**Task instructions:** Look through the lines below and extract each one that contains "lattices".

Dataset entries
· · · · · · ·

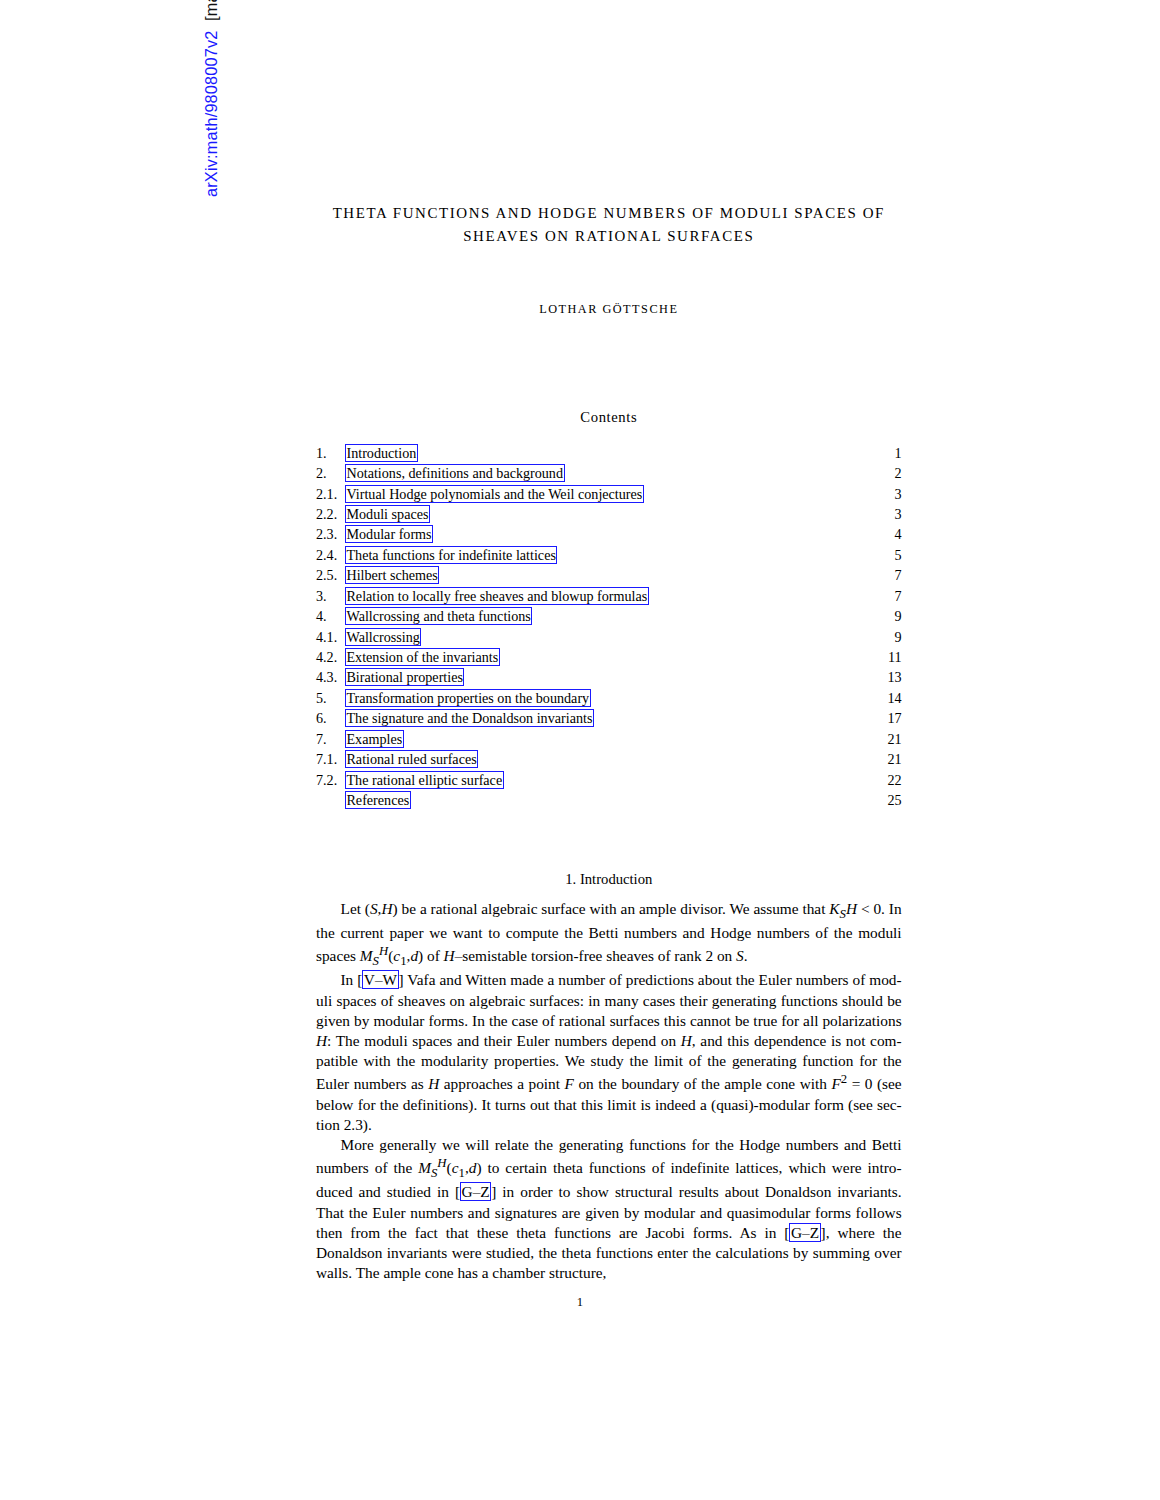arXiv:math/9808007v2 [math.AG] 22 Feb 1999
Theta functions and Hodge numbers of moduli spaces of
sheaves on rational surfaces
Lothar Göttsche
Contents
| 1. | Introduction | 1 |
| 2. | Notations, definitions and background | 2 |
| 2.1. | Virtual Hodge polynomials and the Weil conjectures | 3 |
| 2.2. | Moduli spaces | 3 |
| 2.3. | Modular forms | 4 |
| 2.4. | Theta functions for indefinite lattices | 5 |
| 2.5. | Hilbert schemes | 7 |
| 3. | Relation to locally free sheaves and blowup formulas | 7 |
| 4. | Wallcrossing and theta functions | 9 |
| 4.1. | Wallcrossing | 9 |
| 4.2. | Extension of the invariants | 11 |
| 4.3. | Birational properties | 13 |
| 5. | Transformation properties on the boundary | 14 |
| 6. | The signature and the Donaldson invariants | 17 |
| 7. | Examples | 21 |
| 7.1. | Rational ruled surfaces | 21 |
| 7.2. | The rational elliptic surface | 22 |
| | References | 25 |
1. Introduction
Let (S,H) be a rational algebraic surface with an ample divisor. We assume that KSH < 0. In the current paper we want to compute the Betti numbers and Hodge numbers of the moduli spaces MSH(c1,d) of H–semistable torsion-free sheaves of rank 2 on S.
In [V–W] Vafa and Witten made a number of predictions about the Euler numbers of moduli spaces of sheaves on algebraic surfaces: in many cases their generating functions should be given by modular forms. In the case of rational surfaces this cannot be true for all polarizations H: The moduli spaces and their Euler numbers depend on H, and this dependence is not compatible with the modularity properties. We study the limit of the generating function for the Euler numbers as H approaches a point F on the boundary of the ample cone with F2 = 0 (see below for the definitions). It turns out that this limit is indeed a (quasi)-modular form (see section 2.3).
More generally we will relate the generating functions for the Hodge numbers and Betti numbers of the MSH(c1,d) to certain theta functions of indefinite lattices, which were introduced and studied in [G–Z] in order to show structural results about Donaldson invariants. That the Euler numbers and signatures are given by modular and quasimodular forms follows then from the fact that these theta functions are Jacobi forms. As in [G–Z], where the Donaldson invariants were studied, the theta functions enter the calculations by summing over walls. The ample cone has a chamber structure,
1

· · · · · · ·

**Task solution:**
| 2.4. | Theta functions for indefinite lattices | 5 |
More generally we will relate the generating functions for the Hodge numbers and Betti numbers of the MSH(c1,d) to certain theta functions of indefinite lattices, which were introduced and studied in [G–Z] in order to show structural results about Donaldson invariants. That the Euler numbers and signatures are given by modular and quasimodular forms follows then from the fact that these theta functions are Jacobi forms. As in [G–Z], where the Donaldson invariants were studied, the theta functions enter the calculations by summing over walls. The ample cone has a chamber structure,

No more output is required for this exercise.